John Longenecker, a married father of three children, was a custom cabinetmaker in rural Pennsylvania when he suddenly found himself out of a job during the Great Recession. He had been a cabinetmaker for 18 years.
With Father's Day approaching, he told his local paper that "It's going to be a bittersweet type of thing. I'm not feeling really proud right now."
He's not alone.
In 2000, the annual unemployment rate for high-school educated men was 3.4 percent. Today it is 11.4 percent. By contrast, the unemployment rate today for college-educated men is 4.3 percent, and 8.8 percent for high-school educated women.
This means that unemployment is higher among all less-educated workers, but also that a rising share of working-class families are now being headed by female breadwinners.
Of the recession's job losses, 75 percent have been among men -- the majority among working-class men.
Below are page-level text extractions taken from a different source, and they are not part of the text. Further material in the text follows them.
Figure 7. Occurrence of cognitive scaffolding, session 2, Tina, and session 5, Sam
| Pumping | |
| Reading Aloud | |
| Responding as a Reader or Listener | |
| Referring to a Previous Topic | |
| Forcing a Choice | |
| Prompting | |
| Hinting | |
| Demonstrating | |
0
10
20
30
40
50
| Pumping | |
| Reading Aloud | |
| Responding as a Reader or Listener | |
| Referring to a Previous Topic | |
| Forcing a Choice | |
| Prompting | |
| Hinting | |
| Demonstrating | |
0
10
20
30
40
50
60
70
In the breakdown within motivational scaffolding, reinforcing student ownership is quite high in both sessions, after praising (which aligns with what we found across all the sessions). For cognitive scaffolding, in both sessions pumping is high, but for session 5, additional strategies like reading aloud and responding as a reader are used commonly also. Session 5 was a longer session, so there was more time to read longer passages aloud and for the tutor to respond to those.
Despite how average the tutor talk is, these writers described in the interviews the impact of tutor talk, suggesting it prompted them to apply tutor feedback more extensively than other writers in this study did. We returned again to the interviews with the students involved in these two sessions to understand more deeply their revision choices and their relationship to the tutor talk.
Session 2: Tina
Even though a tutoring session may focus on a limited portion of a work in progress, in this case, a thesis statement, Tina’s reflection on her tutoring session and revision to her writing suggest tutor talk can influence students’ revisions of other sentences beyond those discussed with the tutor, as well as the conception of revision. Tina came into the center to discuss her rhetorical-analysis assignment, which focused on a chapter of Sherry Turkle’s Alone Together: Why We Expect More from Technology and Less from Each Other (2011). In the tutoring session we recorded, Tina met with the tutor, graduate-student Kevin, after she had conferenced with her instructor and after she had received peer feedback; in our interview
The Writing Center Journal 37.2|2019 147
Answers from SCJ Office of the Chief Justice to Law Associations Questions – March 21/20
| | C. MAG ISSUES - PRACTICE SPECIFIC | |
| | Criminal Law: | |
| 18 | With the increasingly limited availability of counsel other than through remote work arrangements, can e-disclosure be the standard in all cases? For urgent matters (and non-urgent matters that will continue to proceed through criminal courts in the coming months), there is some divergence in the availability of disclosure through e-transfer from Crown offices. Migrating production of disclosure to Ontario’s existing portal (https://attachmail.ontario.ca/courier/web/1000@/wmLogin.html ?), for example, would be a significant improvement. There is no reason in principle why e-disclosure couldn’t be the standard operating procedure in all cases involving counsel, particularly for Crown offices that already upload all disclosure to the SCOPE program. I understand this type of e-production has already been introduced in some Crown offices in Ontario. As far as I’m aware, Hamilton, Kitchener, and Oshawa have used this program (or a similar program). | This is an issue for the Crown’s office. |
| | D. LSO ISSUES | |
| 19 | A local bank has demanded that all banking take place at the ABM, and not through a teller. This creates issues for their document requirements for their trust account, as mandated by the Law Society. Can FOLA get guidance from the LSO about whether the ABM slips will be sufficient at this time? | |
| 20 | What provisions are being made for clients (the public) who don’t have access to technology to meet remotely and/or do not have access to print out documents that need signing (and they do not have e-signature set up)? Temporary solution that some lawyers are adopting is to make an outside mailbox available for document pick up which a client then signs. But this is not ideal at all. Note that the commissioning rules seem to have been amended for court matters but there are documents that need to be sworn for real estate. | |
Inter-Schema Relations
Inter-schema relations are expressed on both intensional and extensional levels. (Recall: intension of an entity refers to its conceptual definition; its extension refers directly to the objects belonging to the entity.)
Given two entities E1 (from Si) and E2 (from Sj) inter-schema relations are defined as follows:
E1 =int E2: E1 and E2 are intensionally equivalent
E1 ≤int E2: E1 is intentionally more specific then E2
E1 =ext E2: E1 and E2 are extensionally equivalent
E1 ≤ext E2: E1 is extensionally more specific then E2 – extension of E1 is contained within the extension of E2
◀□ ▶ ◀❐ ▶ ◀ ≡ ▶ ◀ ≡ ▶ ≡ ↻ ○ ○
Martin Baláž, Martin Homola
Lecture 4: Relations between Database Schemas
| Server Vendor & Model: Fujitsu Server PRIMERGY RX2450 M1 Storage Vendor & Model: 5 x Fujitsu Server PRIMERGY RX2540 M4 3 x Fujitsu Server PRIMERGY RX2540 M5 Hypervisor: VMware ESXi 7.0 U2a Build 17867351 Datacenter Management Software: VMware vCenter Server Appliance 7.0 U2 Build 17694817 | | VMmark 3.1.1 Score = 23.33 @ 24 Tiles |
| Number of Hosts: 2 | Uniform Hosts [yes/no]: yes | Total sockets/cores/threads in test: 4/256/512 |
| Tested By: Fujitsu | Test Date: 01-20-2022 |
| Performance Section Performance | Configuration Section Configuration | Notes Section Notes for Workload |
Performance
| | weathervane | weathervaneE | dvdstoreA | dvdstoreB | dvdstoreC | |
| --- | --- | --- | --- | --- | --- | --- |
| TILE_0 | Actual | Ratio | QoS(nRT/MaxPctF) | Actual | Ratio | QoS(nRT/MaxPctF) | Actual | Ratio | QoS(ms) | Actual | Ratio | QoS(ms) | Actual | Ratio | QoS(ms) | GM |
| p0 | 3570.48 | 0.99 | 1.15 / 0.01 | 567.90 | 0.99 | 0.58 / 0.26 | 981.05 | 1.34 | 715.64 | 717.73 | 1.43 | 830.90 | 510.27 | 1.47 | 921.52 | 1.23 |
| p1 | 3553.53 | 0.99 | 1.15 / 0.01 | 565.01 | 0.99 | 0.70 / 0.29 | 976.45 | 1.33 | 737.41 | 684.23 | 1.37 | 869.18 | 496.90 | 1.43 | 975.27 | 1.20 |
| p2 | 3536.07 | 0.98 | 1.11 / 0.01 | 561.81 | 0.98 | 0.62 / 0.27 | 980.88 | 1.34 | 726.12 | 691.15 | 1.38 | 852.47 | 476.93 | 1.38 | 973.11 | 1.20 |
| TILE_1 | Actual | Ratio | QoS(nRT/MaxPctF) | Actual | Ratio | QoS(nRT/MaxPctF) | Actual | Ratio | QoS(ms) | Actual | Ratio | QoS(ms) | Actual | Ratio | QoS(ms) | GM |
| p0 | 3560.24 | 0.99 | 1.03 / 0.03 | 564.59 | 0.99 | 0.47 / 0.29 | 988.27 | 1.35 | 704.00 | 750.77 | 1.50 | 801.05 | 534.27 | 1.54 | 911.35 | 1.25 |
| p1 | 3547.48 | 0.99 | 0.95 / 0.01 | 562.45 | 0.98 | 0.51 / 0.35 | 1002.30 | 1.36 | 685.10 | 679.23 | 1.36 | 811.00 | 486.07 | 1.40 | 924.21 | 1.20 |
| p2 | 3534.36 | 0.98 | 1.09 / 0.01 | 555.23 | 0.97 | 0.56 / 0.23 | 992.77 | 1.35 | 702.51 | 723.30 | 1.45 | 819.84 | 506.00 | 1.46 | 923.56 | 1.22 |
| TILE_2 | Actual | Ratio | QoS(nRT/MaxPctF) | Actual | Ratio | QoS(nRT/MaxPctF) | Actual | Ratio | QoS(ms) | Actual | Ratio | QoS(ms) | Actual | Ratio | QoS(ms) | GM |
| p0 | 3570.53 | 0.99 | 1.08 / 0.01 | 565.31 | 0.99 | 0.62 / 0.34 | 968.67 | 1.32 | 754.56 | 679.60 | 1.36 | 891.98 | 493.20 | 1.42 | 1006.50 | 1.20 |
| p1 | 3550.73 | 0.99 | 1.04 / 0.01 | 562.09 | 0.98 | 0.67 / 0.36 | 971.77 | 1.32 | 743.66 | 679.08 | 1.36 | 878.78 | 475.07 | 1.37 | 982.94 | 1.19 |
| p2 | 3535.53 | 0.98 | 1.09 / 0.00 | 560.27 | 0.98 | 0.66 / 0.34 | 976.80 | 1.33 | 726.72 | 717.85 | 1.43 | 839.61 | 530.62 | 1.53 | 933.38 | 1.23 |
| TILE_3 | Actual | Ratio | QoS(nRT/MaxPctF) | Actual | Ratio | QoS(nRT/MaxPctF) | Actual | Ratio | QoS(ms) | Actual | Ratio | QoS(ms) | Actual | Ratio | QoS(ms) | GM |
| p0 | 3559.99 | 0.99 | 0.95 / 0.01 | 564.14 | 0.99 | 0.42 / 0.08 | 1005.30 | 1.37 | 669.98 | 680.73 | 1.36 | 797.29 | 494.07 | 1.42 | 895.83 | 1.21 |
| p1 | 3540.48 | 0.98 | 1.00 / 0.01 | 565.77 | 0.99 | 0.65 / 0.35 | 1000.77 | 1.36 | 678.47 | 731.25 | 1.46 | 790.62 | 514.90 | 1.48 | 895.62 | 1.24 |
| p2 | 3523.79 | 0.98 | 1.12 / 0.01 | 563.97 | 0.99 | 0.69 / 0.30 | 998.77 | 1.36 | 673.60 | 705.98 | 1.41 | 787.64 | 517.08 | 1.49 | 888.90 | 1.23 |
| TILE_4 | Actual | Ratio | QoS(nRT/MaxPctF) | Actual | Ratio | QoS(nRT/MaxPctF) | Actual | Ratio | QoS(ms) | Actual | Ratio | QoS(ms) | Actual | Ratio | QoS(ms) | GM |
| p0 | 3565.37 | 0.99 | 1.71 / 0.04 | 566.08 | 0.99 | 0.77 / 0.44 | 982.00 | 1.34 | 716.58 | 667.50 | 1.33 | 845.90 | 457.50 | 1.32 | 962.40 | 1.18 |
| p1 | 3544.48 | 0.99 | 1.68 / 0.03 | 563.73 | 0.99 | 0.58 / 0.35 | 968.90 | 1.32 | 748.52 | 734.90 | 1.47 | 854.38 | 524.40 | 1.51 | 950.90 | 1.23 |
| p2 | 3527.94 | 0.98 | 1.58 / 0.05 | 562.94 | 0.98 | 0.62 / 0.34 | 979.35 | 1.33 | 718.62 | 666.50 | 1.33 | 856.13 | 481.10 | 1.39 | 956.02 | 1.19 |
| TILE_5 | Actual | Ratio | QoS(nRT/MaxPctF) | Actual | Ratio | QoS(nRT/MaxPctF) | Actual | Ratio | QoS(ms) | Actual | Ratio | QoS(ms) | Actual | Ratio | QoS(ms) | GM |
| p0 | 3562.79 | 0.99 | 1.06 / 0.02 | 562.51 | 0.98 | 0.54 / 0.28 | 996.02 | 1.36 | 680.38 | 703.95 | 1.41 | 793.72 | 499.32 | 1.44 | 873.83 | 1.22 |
Some economists now call it the "mancession."
How is the family life of these unemployed fathers? Are they spending more time with their children, overseeing more of the household chores and preparing dinner for the family when Mom comes home? Sociologist Christine Whelan, in the essay "A Feminist-Friendly Recession" published in the 2009 State of Our Unions report, predicts that current unemployment trends will foster more gender egalitarianism and greater marital happiness on the home front, as unemployed or underemployed men take up more child care and housework.
It's possible. But it would be unwise to discount the deep sense of meaning and purpose that men have traditionally drawn from providing for their families.